Question

Evaluate \(h(2)\), where \(h=g \circ f\). \(f(x)=\sqrt[3]{x^{2}-1}, \quad g(x)=3 x^{3}+1\)

Short answer

The short answer is: \(h(2)=10\).

Step-by-step solution

Write the expression for the composite function \(h(x) = g(f(x))\)

A composite function is a function obtained by composing two functions. In our case, we have \(h(x) = g \circ f\), which means that the output of \(f(x)\) is used as an input for \(g(x)\). This can be written as \(h(x) = g(f(x))\).

Substitute the given functions \(f(x)\) and \(g(x)\) into the expression for \(h(x)\)

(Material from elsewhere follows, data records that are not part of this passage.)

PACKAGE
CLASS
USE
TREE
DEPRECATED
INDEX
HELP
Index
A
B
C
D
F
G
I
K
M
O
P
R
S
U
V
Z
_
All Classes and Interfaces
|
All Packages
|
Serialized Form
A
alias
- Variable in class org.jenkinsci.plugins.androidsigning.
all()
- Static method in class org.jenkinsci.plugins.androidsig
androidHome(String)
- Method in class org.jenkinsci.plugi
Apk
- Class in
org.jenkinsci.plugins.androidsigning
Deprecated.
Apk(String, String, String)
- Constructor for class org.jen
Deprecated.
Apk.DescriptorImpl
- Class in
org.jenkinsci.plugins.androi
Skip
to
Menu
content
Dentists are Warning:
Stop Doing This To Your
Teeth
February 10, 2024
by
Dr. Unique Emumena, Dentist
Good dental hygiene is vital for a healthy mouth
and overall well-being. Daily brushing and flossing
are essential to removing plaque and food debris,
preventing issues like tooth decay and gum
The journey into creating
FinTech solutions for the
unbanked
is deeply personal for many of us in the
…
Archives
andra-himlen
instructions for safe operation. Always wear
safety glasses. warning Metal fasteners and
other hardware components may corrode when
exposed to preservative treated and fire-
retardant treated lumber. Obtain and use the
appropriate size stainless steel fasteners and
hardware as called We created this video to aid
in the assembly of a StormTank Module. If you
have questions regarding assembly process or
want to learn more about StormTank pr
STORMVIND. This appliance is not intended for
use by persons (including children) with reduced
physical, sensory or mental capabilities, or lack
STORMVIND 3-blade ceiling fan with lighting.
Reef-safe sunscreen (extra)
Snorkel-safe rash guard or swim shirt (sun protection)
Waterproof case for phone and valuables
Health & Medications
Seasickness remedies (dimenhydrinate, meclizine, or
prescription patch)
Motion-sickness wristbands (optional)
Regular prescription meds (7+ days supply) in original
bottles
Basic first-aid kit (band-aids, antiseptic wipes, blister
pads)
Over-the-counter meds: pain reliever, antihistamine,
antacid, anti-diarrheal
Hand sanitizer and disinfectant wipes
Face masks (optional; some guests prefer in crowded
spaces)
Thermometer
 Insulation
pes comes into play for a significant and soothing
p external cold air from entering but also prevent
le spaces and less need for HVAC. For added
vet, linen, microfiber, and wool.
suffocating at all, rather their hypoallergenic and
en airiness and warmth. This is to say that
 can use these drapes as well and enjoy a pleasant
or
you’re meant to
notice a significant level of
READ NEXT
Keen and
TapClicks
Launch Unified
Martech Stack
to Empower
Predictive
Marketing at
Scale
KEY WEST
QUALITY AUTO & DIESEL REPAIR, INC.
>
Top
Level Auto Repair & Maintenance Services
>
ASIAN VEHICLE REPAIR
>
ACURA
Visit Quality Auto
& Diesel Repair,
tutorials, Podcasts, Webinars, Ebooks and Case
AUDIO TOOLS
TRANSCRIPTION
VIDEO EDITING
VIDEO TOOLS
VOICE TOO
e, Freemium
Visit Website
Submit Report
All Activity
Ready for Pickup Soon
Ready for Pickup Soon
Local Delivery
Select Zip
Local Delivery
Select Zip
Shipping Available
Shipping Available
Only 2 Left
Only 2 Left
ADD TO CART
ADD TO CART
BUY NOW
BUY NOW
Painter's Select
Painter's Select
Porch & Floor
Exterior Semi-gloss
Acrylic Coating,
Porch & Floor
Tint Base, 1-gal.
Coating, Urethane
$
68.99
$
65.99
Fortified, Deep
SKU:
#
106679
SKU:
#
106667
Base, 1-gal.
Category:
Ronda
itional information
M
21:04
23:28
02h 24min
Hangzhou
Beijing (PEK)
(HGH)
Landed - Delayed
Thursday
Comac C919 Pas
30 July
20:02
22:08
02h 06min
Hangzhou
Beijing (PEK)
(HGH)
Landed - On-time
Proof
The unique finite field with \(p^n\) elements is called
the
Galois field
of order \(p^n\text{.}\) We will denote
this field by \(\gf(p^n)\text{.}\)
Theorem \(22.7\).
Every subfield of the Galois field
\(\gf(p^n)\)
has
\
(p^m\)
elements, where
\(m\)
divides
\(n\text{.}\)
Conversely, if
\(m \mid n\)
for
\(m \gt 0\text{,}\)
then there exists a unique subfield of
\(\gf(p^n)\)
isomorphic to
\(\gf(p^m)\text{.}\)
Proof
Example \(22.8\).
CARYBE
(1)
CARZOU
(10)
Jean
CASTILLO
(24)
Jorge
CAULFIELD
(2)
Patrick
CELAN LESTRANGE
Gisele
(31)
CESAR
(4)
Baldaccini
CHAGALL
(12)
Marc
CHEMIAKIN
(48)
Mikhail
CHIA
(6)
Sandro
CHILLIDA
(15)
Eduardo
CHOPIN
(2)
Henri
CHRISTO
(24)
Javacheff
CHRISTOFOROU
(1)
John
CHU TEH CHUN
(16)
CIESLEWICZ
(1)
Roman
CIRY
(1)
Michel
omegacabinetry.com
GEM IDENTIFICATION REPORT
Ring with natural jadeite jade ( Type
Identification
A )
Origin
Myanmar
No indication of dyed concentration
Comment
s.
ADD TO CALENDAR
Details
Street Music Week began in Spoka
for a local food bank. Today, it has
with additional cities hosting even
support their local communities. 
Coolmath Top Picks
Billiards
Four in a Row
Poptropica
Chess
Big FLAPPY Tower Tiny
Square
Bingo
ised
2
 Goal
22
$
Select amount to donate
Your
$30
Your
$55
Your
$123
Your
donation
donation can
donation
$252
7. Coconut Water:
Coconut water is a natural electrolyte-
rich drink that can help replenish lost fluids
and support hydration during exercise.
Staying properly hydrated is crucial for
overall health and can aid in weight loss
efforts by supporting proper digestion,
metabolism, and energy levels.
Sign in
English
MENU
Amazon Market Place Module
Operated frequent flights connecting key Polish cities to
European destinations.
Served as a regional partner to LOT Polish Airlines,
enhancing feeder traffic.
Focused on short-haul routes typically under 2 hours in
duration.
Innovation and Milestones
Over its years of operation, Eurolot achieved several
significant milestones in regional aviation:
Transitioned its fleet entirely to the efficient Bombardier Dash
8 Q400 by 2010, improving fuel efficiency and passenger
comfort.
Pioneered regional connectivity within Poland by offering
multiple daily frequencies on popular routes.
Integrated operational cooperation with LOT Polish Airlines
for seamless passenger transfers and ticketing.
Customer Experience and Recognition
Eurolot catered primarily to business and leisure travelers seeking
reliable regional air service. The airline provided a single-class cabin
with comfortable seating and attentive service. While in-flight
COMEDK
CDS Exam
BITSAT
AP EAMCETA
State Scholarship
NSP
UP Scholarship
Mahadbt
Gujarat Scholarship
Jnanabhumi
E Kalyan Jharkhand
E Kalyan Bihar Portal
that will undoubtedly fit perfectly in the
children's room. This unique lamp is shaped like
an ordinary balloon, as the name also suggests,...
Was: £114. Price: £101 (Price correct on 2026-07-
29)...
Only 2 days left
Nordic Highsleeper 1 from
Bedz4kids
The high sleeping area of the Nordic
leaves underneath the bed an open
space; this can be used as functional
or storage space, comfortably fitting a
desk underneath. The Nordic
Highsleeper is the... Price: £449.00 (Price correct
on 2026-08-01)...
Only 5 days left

We are given the functions \(f(x)=\sqrt[3]{x^{2}-1}\) and \(g(x)=3x^3+1\). We can substitute these into our expression for \(h(x)\) as follows: \[ h(x) = g(f(x)) = 3(\sqrt[3]{x^{2}-1})^3 + 1. \]

Evaluate \(h(2)\) by plugging \(2\) for the input value \(x\)

To find the value of \(h(2)\), we replace \(x\) with \(2\) and perform the calculations: \begin{align*} h(2) &= 3(\sqrt[3]{(2)^{2}-1})^3 + 1 \\ &= 3(\sqrt[3]{3})^3 + 1 \\ &= 3(3) + 1 \\ &= 9 + 1 \\ &= 10. \end{align*} So, we find that \(h(2) = 10\).